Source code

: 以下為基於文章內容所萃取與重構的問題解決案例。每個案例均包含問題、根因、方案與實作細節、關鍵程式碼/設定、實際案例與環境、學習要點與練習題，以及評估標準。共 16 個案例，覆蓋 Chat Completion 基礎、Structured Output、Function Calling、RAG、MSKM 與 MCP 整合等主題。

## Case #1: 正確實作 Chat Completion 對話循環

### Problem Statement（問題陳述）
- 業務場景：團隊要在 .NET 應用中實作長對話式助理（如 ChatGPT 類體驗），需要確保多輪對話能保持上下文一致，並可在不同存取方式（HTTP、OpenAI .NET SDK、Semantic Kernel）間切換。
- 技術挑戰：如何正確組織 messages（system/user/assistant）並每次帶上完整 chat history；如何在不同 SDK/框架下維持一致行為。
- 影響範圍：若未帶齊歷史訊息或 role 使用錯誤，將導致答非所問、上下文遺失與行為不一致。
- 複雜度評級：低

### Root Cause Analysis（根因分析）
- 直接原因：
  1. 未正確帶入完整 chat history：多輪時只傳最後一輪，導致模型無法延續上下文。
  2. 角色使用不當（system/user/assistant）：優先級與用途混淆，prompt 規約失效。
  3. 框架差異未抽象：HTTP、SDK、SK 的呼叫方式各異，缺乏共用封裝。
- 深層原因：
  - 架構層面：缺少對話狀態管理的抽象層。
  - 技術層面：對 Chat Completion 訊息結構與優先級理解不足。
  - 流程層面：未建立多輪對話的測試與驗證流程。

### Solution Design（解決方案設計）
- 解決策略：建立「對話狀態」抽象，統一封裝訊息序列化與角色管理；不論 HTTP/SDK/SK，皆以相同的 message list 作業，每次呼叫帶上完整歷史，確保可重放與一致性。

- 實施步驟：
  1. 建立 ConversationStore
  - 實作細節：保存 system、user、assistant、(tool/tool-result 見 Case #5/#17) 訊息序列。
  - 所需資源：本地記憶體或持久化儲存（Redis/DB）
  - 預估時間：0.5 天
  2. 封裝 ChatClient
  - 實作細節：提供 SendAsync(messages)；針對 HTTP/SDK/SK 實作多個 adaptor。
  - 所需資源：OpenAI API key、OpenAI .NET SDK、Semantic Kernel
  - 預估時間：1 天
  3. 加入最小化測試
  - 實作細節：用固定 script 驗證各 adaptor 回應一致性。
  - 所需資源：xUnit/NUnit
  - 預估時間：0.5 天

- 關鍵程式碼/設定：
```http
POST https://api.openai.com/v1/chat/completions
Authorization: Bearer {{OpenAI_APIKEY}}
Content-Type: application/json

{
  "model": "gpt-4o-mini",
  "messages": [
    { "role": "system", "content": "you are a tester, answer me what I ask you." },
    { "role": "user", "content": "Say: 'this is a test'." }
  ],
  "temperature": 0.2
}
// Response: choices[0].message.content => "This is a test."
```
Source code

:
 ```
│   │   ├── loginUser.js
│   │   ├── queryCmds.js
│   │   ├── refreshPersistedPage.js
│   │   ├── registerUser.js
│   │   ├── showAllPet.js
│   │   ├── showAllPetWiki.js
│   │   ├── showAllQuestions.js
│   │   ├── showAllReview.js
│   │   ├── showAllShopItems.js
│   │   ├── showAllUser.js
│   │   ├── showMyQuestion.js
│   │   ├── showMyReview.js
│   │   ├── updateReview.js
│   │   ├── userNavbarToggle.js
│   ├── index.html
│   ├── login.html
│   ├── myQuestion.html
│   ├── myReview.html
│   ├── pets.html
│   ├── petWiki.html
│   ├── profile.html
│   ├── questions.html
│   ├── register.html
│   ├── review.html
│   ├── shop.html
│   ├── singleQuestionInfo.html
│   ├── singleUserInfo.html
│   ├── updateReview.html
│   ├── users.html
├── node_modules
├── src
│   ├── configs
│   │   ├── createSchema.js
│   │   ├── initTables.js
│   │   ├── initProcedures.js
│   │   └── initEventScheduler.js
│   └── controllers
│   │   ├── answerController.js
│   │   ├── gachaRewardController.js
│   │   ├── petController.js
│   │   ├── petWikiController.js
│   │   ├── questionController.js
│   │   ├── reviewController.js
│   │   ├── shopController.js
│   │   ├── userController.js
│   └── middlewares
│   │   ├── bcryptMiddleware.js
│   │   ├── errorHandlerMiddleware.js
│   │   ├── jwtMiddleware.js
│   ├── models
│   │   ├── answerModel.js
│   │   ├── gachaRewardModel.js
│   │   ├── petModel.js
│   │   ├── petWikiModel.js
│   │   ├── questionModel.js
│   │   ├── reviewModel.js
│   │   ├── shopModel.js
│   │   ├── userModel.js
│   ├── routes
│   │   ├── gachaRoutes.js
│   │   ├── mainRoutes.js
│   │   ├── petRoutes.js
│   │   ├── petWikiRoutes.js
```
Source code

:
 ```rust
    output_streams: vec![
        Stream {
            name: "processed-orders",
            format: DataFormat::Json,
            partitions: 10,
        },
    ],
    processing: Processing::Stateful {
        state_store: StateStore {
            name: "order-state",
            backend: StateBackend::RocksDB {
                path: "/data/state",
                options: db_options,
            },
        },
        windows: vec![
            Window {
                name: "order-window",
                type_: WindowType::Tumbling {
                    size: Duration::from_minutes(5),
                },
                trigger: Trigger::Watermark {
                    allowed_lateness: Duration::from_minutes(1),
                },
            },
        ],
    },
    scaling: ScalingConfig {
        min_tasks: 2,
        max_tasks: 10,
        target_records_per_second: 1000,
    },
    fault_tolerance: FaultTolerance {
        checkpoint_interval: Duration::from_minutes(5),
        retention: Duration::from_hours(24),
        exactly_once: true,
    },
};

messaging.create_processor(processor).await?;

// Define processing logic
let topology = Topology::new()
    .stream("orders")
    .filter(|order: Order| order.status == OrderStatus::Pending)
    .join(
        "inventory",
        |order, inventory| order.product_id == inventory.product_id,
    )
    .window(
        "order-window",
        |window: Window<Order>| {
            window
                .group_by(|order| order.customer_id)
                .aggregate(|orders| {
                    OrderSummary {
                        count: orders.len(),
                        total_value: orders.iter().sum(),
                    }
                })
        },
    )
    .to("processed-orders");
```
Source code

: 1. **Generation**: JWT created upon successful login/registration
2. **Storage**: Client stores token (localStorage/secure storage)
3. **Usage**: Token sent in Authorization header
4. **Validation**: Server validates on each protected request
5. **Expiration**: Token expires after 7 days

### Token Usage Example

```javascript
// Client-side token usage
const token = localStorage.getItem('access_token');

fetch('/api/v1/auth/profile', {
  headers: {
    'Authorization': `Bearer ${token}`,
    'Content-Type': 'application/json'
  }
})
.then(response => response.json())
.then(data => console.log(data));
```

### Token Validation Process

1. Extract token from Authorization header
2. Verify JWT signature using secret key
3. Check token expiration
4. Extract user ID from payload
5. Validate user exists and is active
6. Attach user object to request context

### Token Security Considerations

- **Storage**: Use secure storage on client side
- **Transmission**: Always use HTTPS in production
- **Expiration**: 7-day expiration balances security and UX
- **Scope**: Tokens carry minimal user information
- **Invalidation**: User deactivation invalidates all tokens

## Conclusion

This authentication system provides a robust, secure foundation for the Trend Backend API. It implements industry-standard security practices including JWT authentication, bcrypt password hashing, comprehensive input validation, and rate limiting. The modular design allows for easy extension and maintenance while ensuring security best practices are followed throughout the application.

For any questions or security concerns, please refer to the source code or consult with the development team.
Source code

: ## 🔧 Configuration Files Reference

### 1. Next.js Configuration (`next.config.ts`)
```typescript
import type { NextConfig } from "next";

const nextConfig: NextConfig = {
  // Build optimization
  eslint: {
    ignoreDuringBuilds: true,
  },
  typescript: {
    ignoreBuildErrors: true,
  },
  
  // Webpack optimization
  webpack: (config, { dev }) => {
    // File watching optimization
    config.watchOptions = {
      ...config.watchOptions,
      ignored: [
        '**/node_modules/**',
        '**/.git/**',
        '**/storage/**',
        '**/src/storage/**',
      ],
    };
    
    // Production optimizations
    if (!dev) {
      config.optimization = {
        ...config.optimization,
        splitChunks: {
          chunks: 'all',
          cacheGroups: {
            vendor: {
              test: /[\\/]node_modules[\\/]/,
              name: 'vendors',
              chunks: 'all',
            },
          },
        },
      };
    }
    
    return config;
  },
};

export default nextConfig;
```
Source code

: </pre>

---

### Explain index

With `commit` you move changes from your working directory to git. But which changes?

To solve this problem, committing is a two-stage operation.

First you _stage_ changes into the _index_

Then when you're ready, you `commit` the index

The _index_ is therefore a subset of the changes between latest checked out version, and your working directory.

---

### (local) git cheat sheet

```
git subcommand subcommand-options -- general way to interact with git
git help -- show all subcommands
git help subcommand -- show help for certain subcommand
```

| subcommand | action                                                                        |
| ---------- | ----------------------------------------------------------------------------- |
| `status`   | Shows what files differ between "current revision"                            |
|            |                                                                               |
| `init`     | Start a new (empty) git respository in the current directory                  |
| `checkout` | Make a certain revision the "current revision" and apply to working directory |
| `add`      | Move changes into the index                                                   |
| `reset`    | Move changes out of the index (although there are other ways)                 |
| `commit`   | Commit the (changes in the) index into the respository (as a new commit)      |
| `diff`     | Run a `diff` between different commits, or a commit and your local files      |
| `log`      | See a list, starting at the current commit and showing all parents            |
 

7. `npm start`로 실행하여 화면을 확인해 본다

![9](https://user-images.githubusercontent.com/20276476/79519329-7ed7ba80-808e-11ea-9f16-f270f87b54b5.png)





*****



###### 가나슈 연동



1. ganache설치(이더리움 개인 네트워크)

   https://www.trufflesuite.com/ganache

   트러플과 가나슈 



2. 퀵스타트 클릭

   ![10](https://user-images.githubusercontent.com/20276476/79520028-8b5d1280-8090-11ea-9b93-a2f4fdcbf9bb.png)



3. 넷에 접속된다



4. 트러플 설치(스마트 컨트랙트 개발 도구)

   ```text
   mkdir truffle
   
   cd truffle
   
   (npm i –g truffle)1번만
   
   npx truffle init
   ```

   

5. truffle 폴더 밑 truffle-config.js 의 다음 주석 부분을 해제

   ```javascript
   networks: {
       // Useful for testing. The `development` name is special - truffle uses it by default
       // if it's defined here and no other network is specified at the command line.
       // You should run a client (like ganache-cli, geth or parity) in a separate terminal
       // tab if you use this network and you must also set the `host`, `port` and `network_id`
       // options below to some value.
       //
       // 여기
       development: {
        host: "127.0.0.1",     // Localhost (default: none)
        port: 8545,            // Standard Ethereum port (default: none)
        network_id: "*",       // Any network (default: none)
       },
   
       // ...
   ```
--- --- ---
### Your task
Wherever the word "status" appears in a line of the data above, copy that line.

### Solution to the exercise
    .filter(|order: Order| order.status == OrderStatus::Pending)
| `status`   | Shows what files differ between "current revision"                            |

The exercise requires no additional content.